Sementara praktik pembelaan membabi-buta terhadap negara-negara teror klien Amerika Serikat, seperti pada Israel dan El Salvador, juga dilakukan oleh sekumpulan elit intelektual dan media massa Amerika Serikat. New York Times misalnya menggambarkan Israel sebagai “simbol kebaikan manusia”. Padahal di sisi lain, pendudukan Israel di tanah Palestina telah mengakibatkan kekejaman dan kekerasan yang tiada taranya. Media massa-media massa besar juga membela kekejaman Israel terhadap rakyat Palestina dengan menyebut bahwa tindakan kekerasan negara Israel memang diperlukan untuk menghadapi aksi-aksi perlawanan rakyat Palestina.

◆ **Kutipan Data**
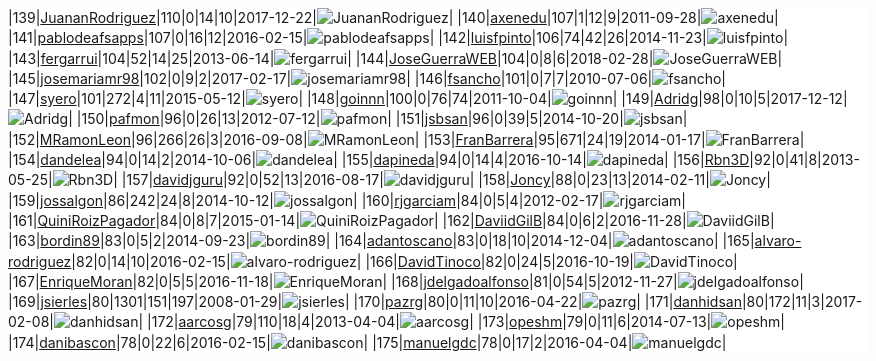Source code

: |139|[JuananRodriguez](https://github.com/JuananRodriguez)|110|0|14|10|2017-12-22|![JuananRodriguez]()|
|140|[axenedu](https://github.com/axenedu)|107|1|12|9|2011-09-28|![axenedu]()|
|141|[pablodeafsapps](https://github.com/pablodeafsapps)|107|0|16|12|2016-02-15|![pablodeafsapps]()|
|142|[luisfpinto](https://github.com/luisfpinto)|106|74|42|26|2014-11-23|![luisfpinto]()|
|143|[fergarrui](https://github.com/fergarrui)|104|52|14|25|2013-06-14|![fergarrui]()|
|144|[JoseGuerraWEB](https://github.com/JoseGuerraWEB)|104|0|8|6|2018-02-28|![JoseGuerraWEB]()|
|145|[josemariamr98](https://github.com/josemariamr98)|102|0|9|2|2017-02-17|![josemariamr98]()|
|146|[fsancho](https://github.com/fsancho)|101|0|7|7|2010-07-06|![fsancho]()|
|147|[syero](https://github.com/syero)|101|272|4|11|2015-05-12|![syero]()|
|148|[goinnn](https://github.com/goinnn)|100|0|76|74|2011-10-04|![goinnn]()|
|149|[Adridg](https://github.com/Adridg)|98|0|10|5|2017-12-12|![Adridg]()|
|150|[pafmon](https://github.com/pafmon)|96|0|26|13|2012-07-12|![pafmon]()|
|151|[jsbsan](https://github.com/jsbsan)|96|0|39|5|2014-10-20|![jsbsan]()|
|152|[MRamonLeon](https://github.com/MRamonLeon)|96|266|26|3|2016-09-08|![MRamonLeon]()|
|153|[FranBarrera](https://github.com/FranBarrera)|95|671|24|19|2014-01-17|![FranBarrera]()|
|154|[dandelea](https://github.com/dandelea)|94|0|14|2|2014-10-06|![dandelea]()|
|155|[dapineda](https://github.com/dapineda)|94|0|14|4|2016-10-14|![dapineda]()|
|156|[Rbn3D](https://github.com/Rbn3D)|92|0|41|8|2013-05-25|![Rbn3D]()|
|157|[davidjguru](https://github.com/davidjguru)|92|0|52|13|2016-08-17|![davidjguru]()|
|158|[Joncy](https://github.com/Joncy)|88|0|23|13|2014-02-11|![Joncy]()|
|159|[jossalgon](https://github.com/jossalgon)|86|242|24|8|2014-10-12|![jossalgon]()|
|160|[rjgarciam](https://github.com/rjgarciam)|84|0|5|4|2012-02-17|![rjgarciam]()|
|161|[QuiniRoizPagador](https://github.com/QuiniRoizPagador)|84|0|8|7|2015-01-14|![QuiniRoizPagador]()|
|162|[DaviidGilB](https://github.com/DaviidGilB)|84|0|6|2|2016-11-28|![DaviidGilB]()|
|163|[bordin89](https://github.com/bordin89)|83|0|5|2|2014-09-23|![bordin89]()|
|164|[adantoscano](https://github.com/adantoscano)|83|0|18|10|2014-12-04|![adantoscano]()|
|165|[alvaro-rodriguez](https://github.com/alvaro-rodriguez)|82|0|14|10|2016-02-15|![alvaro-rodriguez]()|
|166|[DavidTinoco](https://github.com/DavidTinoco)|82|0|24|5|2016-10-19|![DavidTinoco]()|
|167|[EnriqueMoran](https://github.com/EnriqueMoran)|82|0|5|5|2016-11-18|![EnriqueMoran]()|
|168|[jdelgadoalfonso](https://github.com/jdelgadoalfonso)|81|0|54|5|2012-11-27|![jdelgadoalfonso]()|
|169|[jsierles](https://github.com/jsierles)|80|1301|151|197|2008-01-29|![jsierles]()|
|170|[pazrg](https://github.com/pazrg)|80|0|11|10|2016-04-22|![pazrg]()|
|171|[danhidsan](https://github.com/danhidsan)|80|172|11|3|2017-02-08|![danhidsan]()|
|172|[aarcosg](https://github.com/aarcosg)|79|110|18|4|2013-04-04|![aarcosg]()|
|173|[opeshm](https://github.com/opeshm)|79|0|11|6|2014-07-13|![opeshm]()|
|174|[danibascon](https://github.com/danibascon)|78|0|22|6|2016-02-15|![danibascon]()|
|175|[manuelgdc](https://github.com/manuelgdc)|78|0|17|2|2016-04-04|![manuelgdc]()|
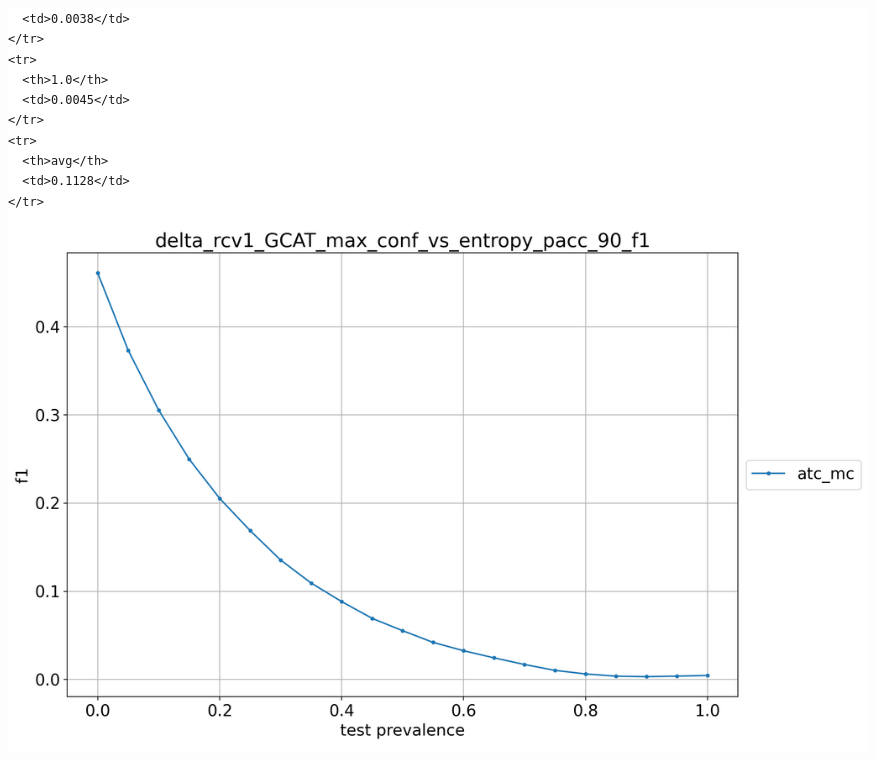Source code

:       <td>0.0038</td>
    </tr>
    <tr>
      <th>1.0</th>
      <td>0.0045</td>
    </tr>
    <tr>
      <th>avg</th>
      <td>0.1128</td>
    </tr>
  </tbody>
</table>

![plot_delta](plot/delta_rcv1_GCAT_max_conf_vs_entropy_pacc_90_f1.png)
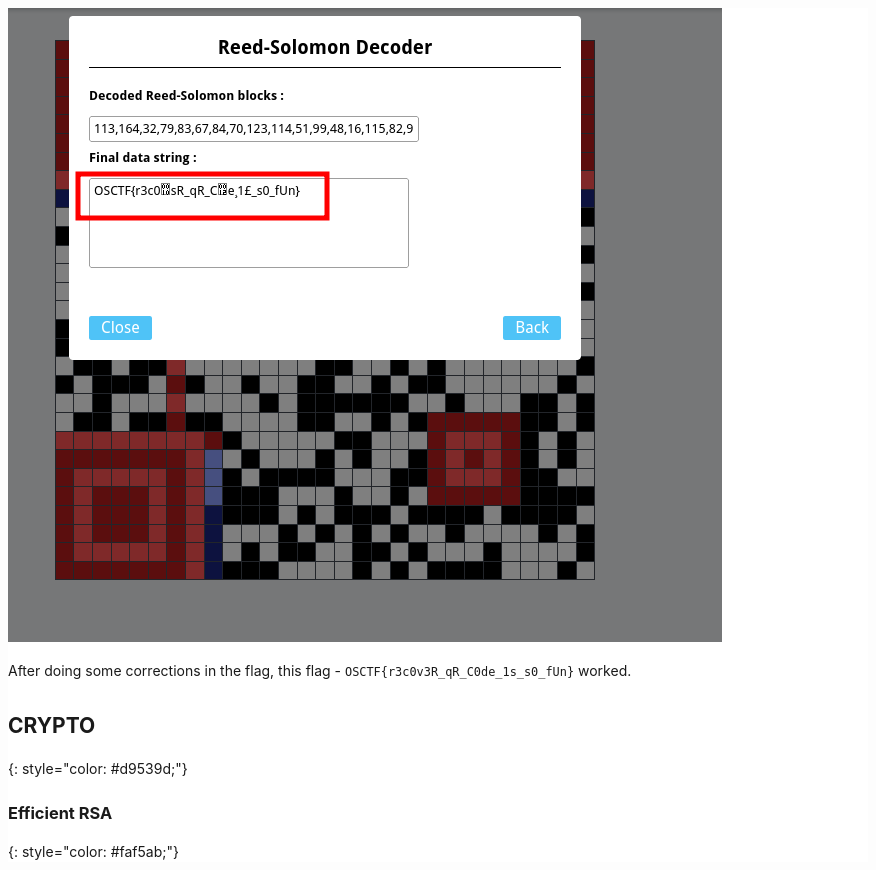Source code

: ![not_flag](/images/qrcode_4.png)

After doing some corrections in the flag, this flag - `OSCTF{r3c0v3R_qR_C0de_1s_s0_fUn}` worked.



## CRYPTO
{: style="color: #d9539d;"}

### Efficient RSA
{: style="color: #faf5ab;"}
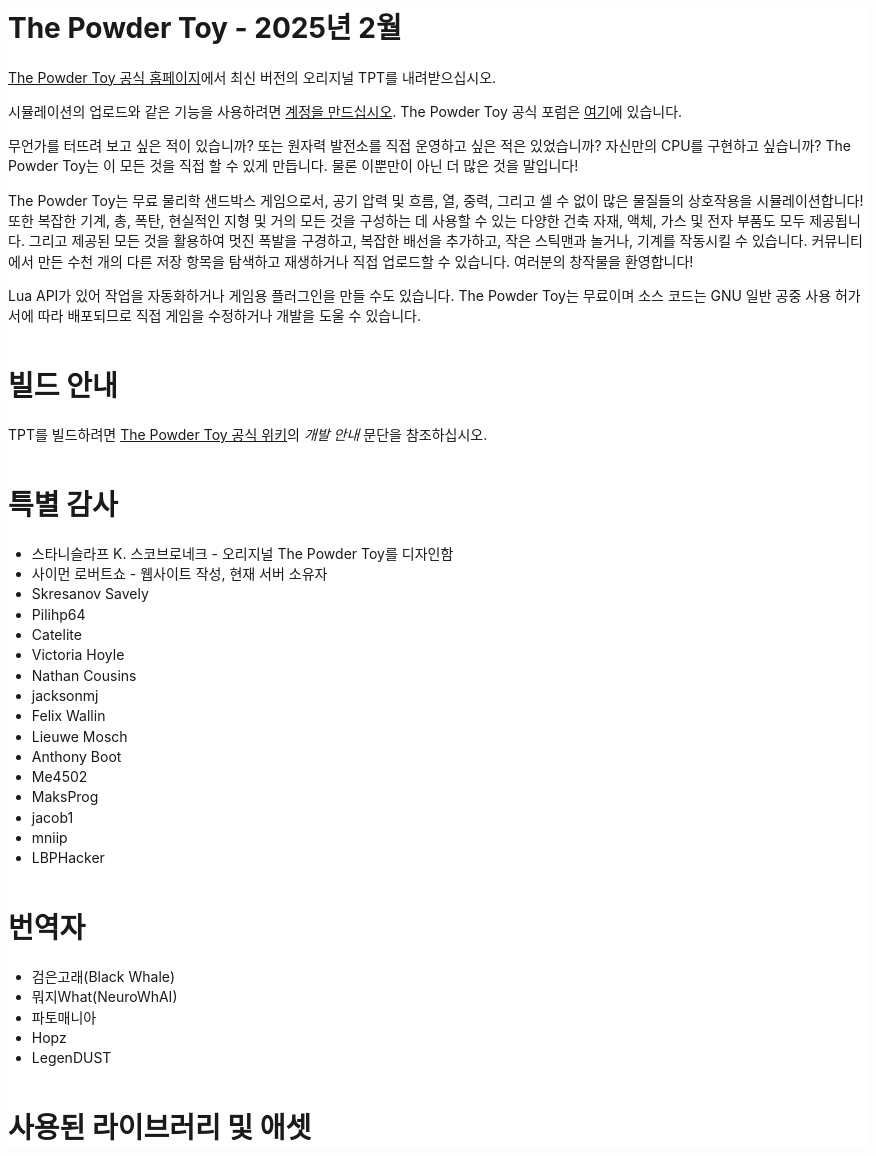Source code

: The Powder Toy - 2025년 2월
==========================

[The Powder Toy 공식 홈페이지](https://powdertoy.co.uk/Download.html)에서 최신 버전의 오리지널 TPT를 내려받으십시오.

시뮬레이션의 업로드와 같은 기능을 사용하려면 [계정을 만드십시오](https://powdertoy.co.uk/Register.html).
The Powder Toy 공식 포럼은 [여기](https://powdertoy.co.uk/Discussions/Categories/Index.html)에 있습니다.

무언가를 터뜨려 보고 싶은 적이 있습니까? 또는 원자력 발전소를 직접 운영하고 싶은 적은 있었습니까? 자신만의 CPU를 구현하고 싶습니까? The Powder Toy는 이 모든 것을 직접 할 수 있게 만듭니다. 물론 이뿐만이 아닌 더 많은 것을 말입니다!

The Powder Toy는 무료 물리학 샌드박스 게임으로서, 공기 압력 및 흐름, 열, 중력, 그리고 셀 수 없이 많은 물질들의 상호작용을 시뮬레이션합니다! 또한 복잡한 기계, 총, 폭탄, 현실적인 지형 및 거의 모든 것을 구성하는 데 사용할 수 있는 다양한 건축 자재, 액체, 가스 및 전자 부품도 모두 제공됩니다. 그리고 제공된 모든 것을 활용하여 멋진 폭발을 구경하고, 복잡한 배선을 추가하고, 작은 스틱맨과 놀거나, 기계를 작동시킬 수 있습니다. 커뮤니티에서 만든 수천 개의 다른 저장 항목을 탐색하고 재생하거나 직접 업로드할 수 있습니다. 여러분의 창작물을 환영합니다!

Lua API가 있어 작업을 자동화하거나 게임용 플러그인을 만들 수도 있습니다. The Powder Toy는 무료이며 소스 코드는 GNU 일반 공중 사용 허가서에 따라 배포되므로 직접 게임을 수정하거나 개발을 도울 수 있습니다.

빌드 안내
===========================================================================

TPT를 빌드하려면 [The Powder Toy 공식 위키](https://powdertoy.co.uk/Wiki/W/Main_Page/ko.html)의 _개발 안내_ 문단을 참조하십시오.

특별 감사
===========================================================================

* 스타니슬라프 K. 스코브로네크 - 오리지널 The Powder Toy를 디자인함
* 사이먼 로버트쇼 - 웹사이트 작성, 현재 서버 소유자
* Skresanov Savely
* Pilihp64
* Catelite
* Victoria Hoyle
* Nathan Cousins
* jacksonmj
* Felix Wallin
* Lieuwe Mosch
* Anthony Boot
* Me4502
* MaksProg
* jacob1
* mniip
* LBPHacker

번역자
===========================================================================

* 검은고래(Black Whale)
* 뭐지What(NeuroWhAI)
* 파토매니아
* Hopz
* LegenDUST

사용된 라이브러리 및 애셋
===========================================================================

◆ **Bagian Latihan**
- 1) Terjemahkan kalimat “New York Times misalnya menggambarkan Israel sebagai “simbol kebaikan manusia”.” dari teks tentang media Amerika Serikat ke dalam bahasa Inggris.
- 2) Kutip tanpa perubahan seluruh baris listing, dimulai dari baris yang memuat "Powder Toy를 디자인함" hingga akhir listing.
Teks dan listing di atas adalah bahan yang terpisah dan tidak saling berkaitan.

◆ **Jawaban per Tugas**
- 1) The New York Times, for example, described Israel as a “symbol of human goodness.”

- 2)
* 스타니슬라프 K. 스코브로네크 - 오리지널 The Powder Toy를 디자인함
* 사이먼 로버트쇼 - 웹사이트 작성, 현재 서버 소유자
* Skresanov Savely
* Pilihp64
* Catelite
* Victoria Hoyle
* Nathan Cousins
* jacksonmj
* Felix Wallin
* Lieuwe Mosch
* Anthony Boot
* Me4502
* MaksProg
* jacob1
* mniip
* LBPHacker

번역자
===========================================================================

* 검은고래(Black Whale)
* 뭐지What(NeuroWhAI)
* 파토매니아
* Hopz
* LegenDUST

사용된 라이브러리 및 애셋
===========================================================================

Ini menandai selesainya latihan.